I am analyzing the different between two designs which process millions of messages. One design uses polymorphism and the other doesnt- each message will be represented by a polymorphic sub type.
I have profiled both designs using VTune. The High-level summary data seems to make sense- the polymorphic design has a higher "branch mispredict" rate, higher CPI and higher "ICache misses" rate than the non-polymorphic version implemented with IF statements.

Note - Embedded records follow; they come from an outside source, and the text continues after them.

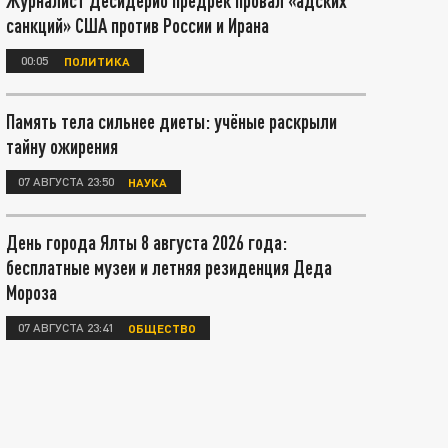
Журналист Десидерио предрёк провал «адских
санкций» США против России и Ирана
00:05
ПОЛИТИКА
Память тела сильнее диеты: учёные раскрыли
тайну ожирения
07 АВГУСТА 23:50
НАУКА
День города Ялты 8 августа 2026 года:
бесплатные музеи и летняя резиденция Деда
Мороза
07 АВГУСТА 23:41
ОБЩЕСТВО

The polymorphic design has a line of source code like this:
object->virtualFunction();
and this is called millions of times (where the sub type changes each time). I am expecting the polymorphic design to be slower because of branch target mispredictions/instruction misses. As said above, the VTune "summary" tab seems to confirm this. However, when I go to the metrics next to the line of source code there are absolutely no metrics except for:
- Filled pipeline slots total -> Retiring -> General retirement
- Filled pipeline slots self -> Retiring -> General retirement
- Unfilled pipeline slots total -> Front end bound -> Front end bandwidth -> Front end bandwidth MITE
- Unfilled pipeline slots self -> Front end bound -> Front end bandwidth -> Front end bandwidth MITE
None of the branch prediction columns have data, nor do the instruction cache miss columns??
Could somebody please comment on whether this seems sensible? To me it doesn't- how can there be no branch misprediction or instruction cache miss statistics for a line of polymorphic code where the branch target will constantly be changing per message?
This cannot be due to compiler optimizations/inlining because the compiler wouldn't know the subtype of the object to optimize.
How should I profile the overhead of the polymorphism using VTune?